Matadero 2023

Matadero
Ilustración: Miguel Andrade

Estar en cana era otra cosa. El alma volvía al cuerpo como el hijo pródigo a su casa. En cambio, en las calles faltaba el aire de tanto aire. Era como estar encerrado, pero al revés, lo cual resultaba peor. Era vivir el síndrome del veterano de guerra volviendo al vacío metropolitano, a la desolación de la otra guerra. Por el contrario, en cana no había aire ni paz, y punto. Nadie se quedaba fuera y nadie se quedaba dentro.
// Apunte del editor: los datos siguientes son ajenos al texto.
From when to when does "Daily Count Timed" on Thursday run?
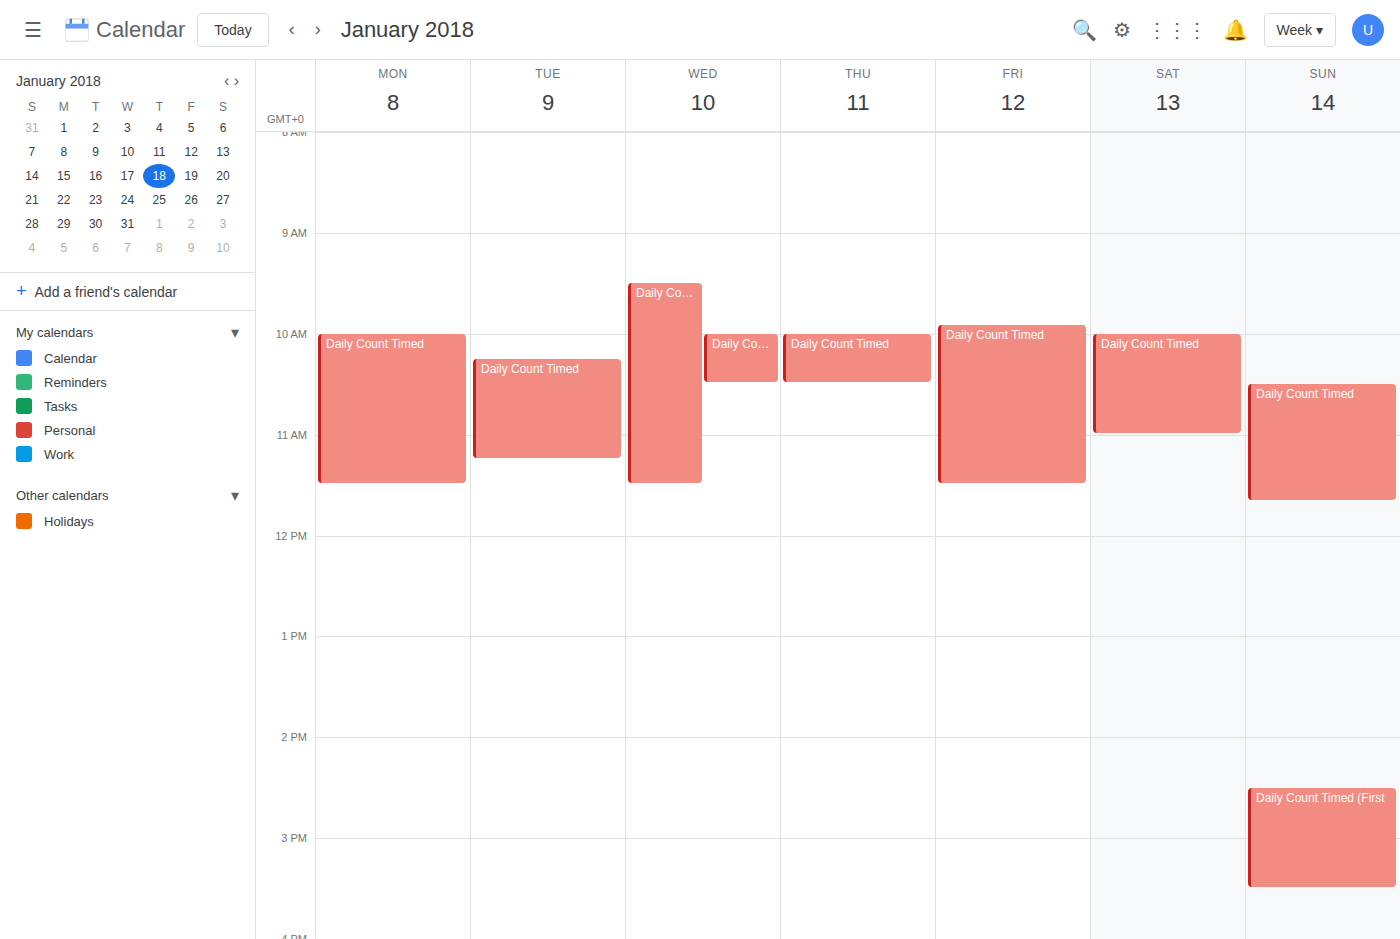
10:00 AM to 10:30 AM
Era otro planeta en guerra hacia adentro. Era otra vida y propia, aunque fuera una pesadilla. Aunque se perdiera para siempre el alma.
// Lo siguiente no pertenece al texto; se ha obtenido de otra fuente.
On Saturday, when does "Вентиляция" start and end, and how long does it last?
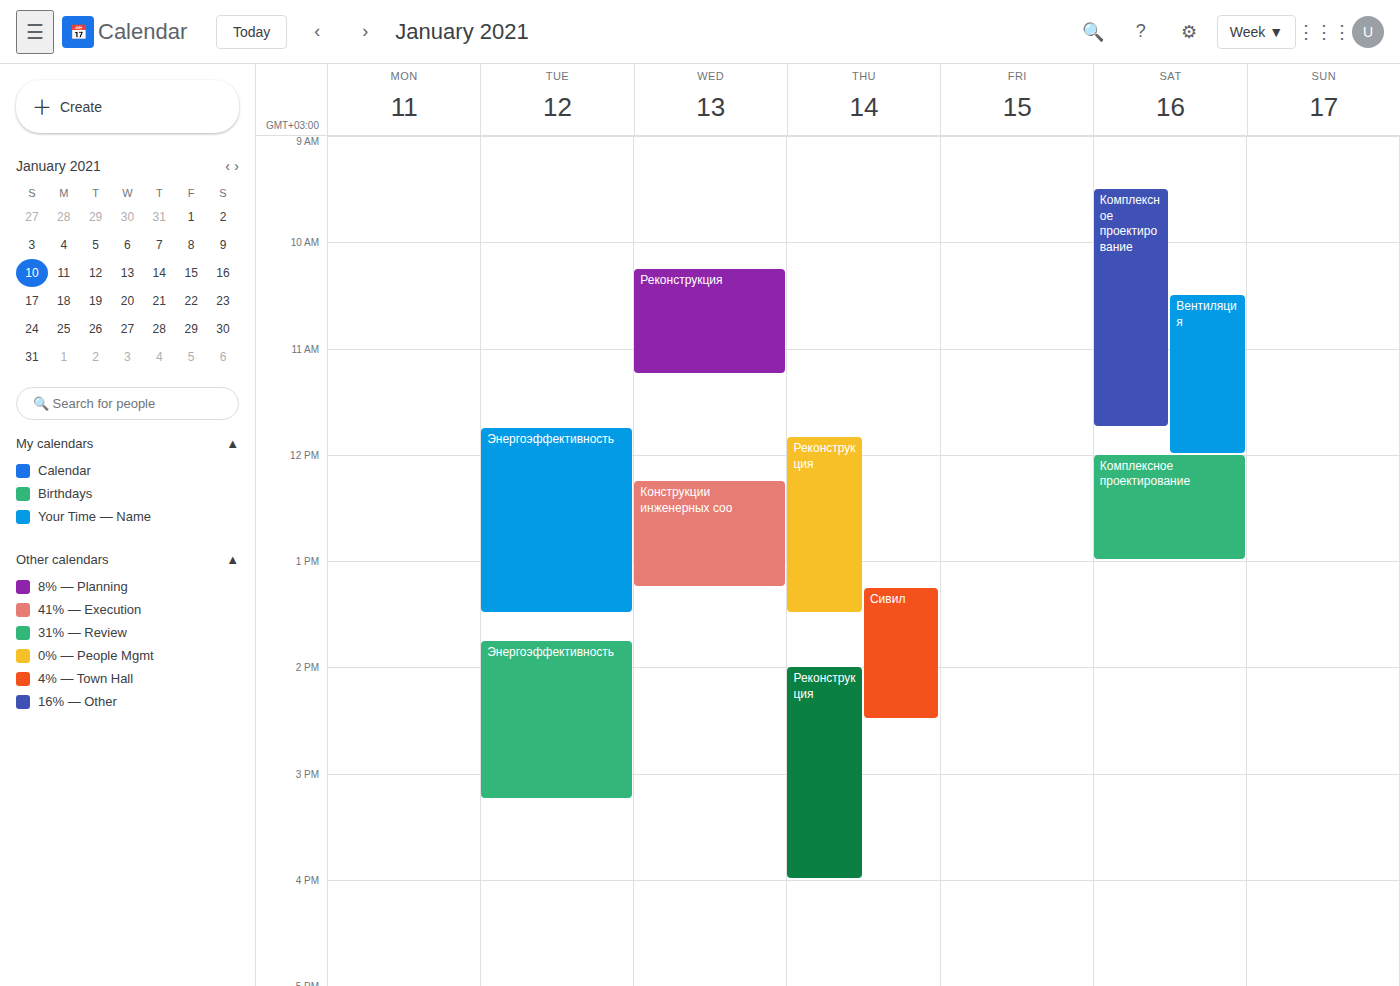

No se diga en la Caldera, que era una filial del infierno. Un manicomio lleno de asesinos, un hospital de sidosos sin hospital, un culiadero, el más grande cagadero del universo. En la Caldera, que tenía el enredo de un intestino jurásico, se prohibía vivir y quien prohibía era el miedo. Un maldito miedo que no era precisamente a la muerte, sino a soñar en un infierno peor. O, quizá, a soñar en un mundo perdido para luego despertar en esa pesadilla. Se descansaba solamente con ayuda de los pinchazos. O cuando se moría. Entonces sí se descansaba.

Una jauría sin ojos sino con visiones abyectas eran los reclusos. Zombis hambrientos de carne cruda. De carne viva. Allí, nadie se hallaba arriba. Todos se hallaban abajo, aunque unos más abajo y otros todavía más abajo. Todo apestaba a mierda, pero no se la olía porque todo apestaba a mierda. Y también a sangre, que era un olor triste y demasiado propio. También las carcajadas eran máscaras del vacío. También los cuchillazos eran carcajada en la carne. Todo era carcajadas ebrias de espanto. Y todo era cuchillazos ebrios de espanto. Una manera de huir, nada más.
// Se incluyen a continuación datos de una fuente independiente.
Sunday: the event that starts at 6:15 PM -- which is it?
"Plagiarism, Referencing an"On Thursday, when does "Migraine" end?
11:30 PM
Casi todos aspiraban a quitarse la vida y, a su vez, querían tener doble y hasta triple vida. Aquel que se mataba de propia mano no tenía perdón. Era una escoria, un traidor, un delator. La nobleza consistía en matarse matando. Sin embargo, morían tan pocos que no había dónde cerrar un ojo. Solamente los poderosos asentaban los pies y se estiraban en literas. El resto, flotaba empotrado en los rincones, en los muros mojados de sudor, en los bordes de las inservibles letrinas. En las comisuras del furor de las ratas, puesto que las ratas también tenían miedo.

En la Caldera los fuertes devoraban el alma de los débiles. Y de paso sus ortos, porque había tres ritos fundamentales: los cuchillazos, el dopeo y la culiza. Se follaba a los débiles y a los poderosos que lo necesitaban. Los débiles follaban a los más débiles. Los más débiles a los indefensos. Los indefensos a los enfermos. Los enfermos a los moribundos. Todo el mundo follaba al mismo tiempo, como si se tratara de un animal inmenso y desquiciado, muriendo en espasmos y carcajadas.

Solamente a veces, en la noche profunda, se atisbaba como una orilla el silencio. Una ranura para el secreto. Para el llanto de un niño perdido.